Wednesday, 31 January 2024: 5:45 PM
343 (The Baltimore Convention Center)
Brian O. Blanton, Renaissance Computing Institute, Chapel Hill, NC; University of North Carolina at Chapel Hill, Chapel Hill, NC; and R. Luettich, S. Bunya, and Z. Cobell
Coastal storm surge predictions are needed to inform decision making about resource positioning, road closures, and related emergency management issues, particularly during tropical cyclone events. The ADCIRC Prediction System (APS) is routinely used to make these predictions, usually in its 2-D barotropic mode. The first-order drivers of the coastal water levels are typically astronomical tides and the synoptical and cyclone-driven meteorology, but other physical factors (e.g., offshore baroclinic processes, steric variations, large-scale meteorological systems) can affect water levels are not included in the 2-d barotropic model forcing. Impacts of these lower-frequency drivers, relative to tide and storm surge time scales of 6-24 hours, manifest themselves as biases in the errors and with significant spatial variability.

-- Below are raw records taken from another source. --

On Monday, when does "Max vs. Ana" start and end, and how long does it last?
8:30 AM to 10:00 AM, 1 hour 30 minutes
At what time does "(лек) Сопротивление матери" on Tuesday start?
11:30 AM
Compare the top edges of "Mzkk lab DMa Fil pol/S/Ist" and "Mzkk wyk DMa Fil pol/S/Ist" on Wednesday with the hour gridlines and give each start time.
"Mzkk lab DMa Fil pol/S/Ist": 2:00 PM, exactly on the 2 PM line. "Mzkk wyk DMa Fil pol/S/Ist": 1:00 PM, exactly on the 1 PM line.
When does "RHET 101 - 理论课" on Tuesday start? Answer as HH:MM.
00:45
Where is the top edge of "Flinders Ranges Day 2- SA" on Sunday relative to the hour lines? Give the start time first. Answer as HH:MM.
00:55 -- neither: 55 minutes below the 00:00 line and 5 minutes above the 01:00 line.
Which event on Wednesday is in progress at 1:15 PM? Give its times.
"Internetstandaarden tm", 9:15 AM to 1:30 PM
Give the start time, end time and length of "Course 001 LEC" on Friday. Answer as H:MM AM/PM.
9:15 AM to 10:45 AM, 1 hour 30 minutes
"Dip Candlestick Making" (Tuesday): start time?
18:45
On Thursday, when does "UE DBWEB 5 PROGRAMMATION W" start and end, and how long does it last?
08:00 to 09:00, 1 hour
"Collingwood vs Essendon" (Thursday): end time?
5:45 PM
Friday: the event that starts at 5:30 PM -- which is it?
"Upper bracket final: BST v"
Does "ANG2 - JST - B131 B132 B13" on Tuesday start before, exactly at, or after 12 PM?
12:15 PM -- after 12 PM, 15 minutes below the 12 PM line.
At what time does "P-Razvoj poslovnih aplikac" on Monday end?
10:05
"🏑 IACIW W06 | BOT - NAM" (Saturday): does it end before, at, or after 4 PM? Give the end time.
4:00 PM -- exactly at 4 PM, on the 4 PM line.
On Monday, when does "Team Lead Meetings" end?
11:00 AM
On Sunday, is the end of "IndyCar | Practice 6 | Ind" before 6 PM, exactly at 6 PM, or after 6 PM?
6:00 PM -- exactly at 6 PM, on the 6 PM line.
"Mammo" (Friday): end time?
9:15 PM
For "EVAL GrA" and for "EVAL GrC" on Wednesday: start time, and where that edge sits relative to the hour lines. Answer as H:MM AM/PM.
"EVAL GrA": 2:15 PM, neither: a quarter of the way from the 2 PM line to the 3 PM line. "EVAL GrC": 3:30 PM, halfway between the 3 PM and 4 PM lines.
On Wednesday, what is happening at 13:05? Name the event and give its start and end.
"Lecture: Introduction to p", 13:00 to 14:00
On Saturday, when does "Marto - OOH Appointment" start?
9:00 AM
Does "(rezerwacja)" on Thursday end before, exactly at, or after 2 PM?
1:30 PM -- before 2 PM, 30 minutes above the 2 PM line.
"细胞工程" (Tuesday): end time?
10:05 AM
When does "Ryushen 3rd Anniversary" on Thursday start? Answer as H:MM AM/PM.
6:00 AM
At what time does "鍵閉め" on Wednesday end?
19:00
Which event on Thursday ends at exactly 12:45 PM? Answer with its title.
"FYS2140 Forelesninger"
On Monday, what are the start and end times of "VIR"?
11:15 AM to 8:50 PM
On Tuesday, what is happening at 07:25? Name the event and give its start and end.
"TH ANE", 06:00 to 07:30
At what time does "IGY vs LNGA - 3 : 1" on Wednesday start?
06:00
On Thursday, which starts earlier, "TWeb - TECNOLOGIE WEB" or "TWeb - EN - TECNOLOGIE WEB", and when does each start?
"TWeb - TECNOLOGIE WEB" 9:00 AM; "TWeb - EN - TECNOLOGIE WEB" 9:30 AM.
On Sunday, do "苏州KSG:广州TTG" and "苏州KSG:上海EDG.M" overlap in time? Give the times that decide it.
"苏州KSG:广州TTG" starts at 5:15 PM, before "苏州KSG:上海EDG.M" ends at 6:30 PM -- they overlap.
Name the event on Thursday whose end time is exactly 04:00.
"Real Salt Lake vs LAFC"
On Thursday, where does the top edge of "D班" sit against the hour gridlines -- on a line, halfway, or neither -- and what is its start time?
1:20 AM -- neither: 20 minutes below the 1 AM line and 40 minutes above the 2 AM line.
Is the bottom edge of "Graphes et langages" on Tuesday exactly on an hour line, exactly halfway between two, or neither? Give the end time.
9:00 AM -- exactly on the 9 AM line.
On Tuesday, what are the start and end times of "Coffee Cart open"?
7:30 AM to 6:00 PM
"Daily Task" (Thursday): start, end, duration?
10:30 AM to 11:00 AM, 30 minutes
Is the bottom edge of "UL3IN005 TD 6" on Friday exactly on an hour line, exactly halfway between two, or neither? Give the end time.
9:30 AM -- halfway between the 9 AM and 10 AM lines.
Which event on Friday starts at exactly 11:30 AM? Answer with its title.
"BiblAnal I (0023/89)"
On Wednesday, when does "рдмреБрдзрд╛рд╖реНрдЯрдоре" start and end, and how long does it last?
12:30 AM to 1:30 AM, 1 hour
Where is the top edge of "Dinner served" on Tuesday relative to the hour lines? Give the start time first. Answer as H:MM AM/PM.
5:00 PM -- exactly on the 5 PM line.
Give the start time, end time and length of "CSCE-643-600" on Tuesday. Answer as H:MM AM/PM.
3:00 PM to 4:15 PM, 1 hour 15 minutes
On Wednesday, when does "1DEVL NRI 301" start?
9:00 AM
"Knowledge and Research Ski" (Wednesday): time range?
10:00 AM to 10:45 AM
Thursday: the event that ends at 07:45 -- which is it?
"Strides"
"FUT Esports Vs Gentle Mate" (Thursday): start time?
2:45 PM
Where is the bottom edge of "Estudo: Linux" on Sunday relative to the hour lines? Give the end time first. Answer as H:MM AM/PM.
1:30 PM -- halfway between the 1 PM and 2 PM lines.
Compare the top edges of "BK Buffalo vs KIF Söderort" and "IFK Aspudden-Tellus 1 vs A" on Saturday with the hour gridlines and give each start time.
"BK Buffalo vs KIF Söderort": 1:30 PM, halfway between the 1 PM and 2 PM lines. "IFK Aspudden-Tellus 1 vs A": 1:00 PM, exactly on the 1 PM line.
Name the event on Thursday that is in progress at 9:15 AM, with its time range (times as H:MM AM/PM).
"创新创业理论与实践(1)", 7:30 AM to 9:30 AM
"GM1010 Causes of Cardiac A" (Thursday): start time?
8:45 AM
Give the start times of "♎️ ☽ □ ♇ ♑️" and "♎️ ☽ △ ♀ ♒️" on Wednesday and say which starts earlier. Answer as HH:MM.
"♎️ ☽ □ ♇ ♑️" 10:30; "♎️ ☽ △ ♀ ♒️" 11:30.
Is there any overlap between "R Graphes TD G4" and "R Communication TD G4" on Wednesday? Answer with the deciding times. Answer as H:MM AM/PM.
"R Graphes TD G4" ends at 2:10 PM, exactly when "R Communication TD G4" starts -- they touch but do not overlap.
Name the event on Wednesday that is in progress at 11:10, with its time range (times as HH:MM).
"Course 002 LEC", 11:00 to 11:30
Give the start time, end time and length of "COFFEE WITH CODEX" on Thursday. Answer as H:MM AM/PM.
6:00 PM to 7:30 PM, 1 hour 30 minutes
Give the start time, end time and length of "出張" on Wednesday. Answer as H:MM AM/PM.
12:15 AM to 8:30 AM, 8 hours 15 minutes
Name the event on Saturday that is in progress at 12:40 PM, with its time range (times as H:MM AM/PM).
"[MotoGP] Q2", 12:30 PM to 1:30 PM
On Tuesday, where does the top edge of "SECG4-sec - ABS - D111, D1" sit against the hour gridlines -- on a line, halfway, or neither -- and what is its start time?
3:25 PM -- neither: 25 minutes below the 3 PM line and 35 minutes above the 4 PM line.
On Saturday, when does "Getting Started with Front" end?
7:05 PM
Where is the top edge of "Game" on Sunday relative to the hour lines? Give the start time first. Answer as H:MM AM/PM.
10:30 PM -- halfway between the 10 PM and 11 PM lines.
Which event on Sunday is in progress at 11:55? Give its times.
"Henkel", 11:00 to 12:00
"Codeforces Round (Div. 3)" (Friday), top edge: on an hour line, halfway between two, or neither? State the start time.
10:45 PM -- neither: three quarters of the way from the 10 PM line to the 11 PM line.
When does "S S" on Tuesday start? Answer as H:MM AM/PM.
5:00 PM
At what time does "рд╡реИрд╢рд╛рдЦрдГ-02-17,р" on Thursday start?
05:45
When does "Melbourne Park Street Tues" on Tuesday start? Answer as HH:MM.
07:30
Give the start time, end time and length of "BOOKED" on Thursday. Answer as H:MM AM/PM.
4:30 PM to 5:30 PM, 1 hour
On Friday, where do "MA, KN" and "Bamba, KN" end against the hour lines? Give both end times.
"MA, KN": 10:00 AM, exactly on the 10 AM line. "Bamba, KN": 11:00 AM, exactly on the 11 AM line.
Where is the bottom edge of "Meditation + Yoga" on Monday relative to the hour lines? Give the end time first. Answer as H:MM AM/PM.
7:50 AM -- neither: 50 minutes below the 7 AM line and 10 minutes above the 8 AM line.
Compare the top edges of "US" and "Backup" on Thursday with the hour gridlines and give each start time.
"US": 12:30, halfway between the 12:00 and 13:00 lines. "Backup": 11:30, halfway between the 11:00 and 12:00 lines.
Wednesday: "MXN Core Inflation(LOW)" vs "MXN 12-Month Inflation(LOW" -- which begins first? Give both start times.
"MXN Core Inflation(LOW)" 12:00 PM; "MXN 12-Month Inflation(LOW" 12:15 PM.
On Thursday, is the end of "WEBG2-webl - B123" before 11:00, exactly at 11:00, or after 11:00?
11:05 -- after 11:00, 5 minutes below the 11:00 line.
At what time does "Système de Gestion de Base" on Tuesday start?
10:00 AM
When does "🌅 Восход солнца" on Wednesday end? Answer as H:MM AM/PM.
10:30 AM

The information in the biases can be assimilated into ADCIRC to dynamically correct for the unmodeled lower-frequency drivers and compute an improved water level prediction, based on a data assimilation recently developed for ADCIRC. Observed water levels at NOAA gages are compared to prior predictions from a sequence of nowcasts, with the averaged errors then fitted to a surface defined on the ADCIRC grid. The surface is subsequently used in the forecast cycle to adjust the solution in a dynamically consistent way. We describe the real-time implementation of the assimilation approach with examples of performance and skill from recent North Atlantic hurricane events. Results demonstrate that the data assimilation method improves forecast error skill without substantially burdening the nowcast / forecast computational sequence.